Через несколько дней вернувшаяся с работы жена сказала с порога:
— Сегодня появилась, вышла на занятия Екатерина Сергеевна.
— Что она, как она, держит удар судьбы?
— Держит, смирилась. Но похороны были тяжелые, рыдала, в обморок падала. Народ — одни наши музыканты, женский пол. Запаниковали. Боком вышла твоя рассеянность! На вынос гроба зазвали какого-то дяденьку с улицы — спасибо, вошел человек в положение, помог, пока ты просветлялся. Я извинялась, извинялась… И сама прийти не смогла, и ты подкачал…
Я сидел в кресле с закрытой книгой в руках и глядел на потемневшие облака. Они обещали дождь, первый дождь в этом году. В открытую форточку донесся громовой раскат, и ответно закипели детские голоса.
Я подошел к окну. Нет, то была не поэзия грозы — по крышам гаражей бегали нахальные дети, и самым разнузданным из них был наш сын. Он то подпрыгивал на крыше гаража нашего соседа Анатолия Ивановича, то поливал ее из баллончика ультрамарином.
И я поймал себя на том, что после появления этих баллончиков с яркой краской у меня чешутся руки популять из них. Надо было послать парочку таких снарядов Ивану, в деревне их не продают.
Еще через несколько дней на Центральном рынке я увидел Веру Сергеевну. Наступило обеденное время. Она сидела в палатке за стопками китайских джинсов и ела лапшу из пластиковой тарелки, сдвинув очки на макушку. Она меня, конечно, не узнала.

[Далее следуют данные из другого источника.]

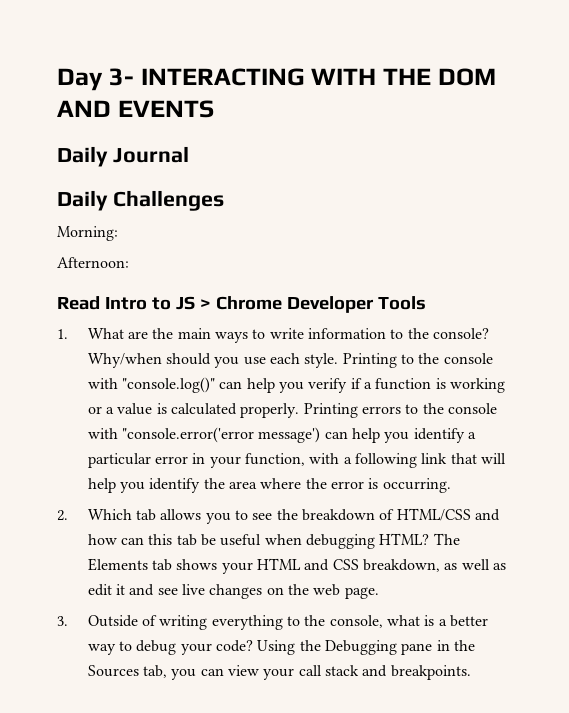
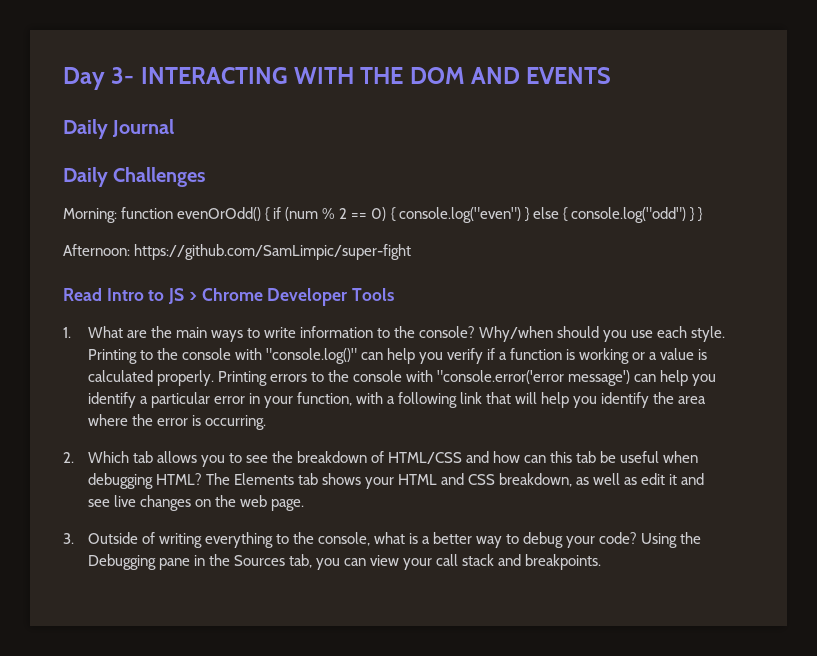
(118, 233) none -> [121,207,703,223] function evenOrOdd() { if (num % 2 == 0) { console.log("even") } else { console.log("odd") } }
(129, 262) none -> [134,244,412,260] https://github.com/SamLimpic/super-fight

Торговец напротив, молодой азербайджанец, сказал ей:
— Эй, Вера! Шурум-бурум-керим? Якши?
— Керим-бурум-шурум! Якши! — ответила она, улыбаясь — Ты, Салман, побрился бы! Сидишь злым абреком, никто к тебе не подойдет.

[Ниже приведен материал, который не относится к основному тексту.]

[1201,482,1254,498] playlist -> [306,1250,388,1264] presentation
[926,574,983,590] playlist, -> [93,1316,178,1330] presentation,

— А ты побрей меня, — сказал Салман.
— Стара я, чтобы тебя брить, сын Казбека, — сказала она, принимаясь за кофе.
— Слушай, какой Казбек?..
Подошли люди и заслонили меня от них. Никакой морали эта сцена не содержала. И слава Богу.
5. Ода степной писанице
— Нет, друг мой, нет: туда, конечно, не вернуться, и не нужно, вовсе не нужно перевоплощаться. Та жизнь была слишком трудной, каторжной, примогильной, она ежеминутно требовала от человека знаний и умений, которых у нас нет. Но возникает, во спасение, святая жажда на нее оглянуться — есть о чем вспомнить, есть что сравнивать. Ибо в наше разреженное время весь в пробоинах на душе, ценой юности и зрелости приползаешь, ободранный, к истине самостояния, к величию стоицизма. Те же люди рождались со стоицизмом в крови, они знали, что смерть дожидается их за холмом, и пили жизнь вкуснейшими глоточками, выговаривая простое предложение, как целую поэму.

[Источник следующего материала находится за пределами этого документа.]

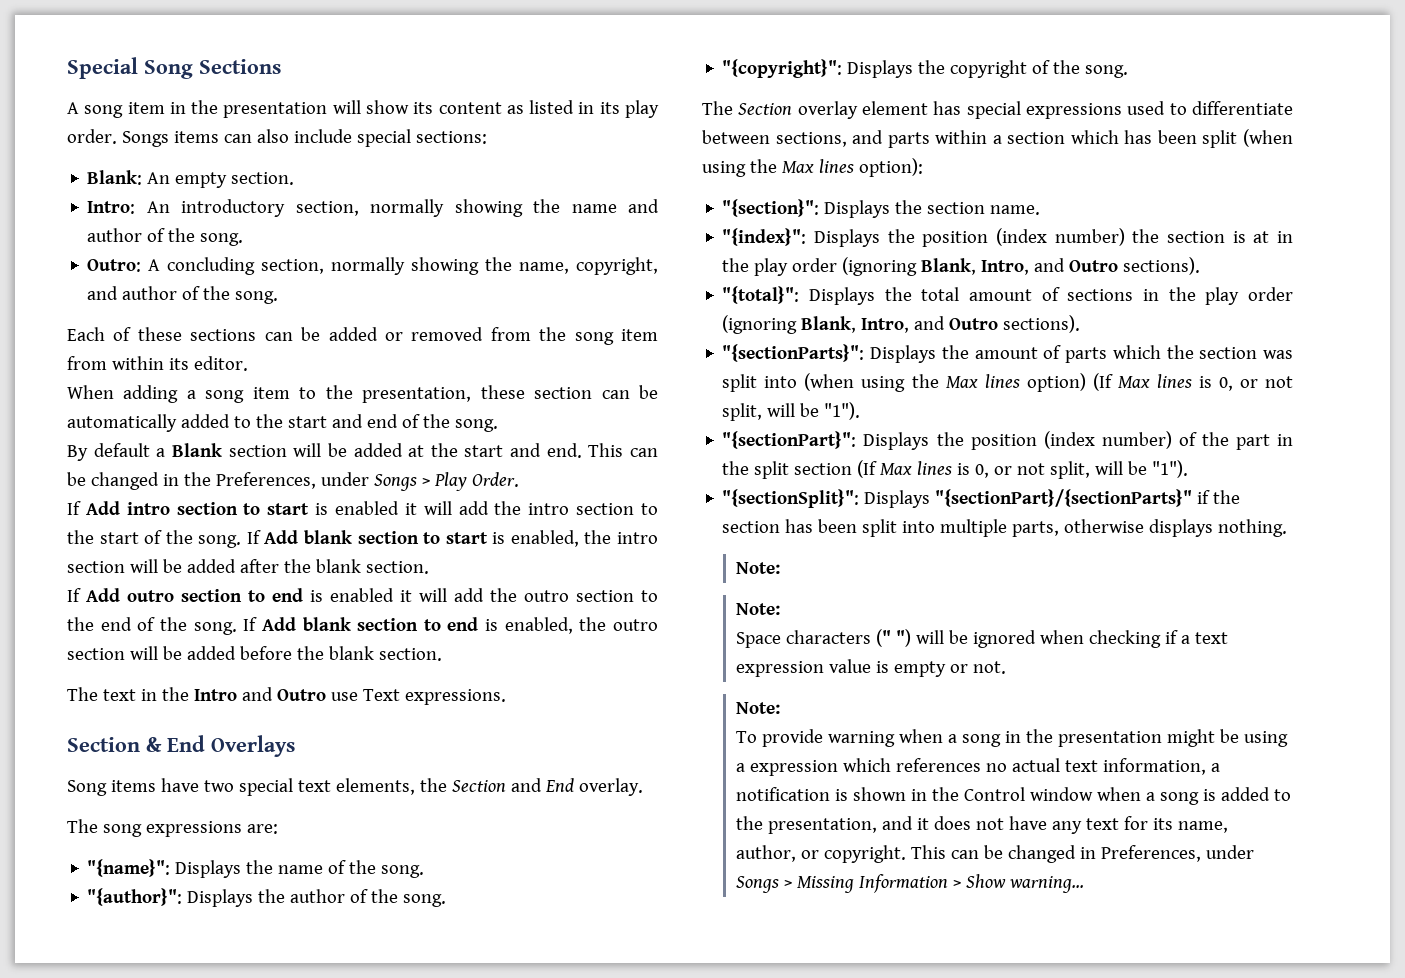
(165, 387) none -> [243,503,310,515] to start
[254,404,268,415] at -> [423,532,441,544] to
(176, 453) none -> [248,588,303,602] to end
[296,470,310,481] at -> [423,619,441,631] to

Древние слова Начало и Конец — однокоренные, в них жизнь не сон, в них жизнь есть КОН. Это приговор, зовущий в простор.
— Да, дорогой мой, да: не косность, не малость побед над природой заставляли их сотню поколений держаться одной одежды и утвари, одних примет и обрядов, как бы ни менялся мир вокруг. Они не хотели вторить метаморфозам того, что мы называем Историей, им было дико приспосабливаться к ней из текущих выгод. Кон выше Истории, как Культура выше Цивилизации. Приходили новые племена со свежей силой, и они, беззащитные, размывались и погибали в новом окружении, отдавая кровь пришельцам и земле.
— Потому что наступила их очередь, а они помнили, что когда-то перед ними склонились рыжие двухметровые солнцепоклонники со светлыми глазами, подставили им свои черепа и отдали им свою кровь. Нынешние хонгоры помнят и тех, рыжих, хотя между ними вал в тысячу лет, и это заочная, глубинная, земляная память. Они зовут их «люди-аххарах» и знают, что те прожили здесь свою тысячу лет, до расписных, что это они густо засеяли степь от южных гор до холодной тайги могильниками из розового плитняка.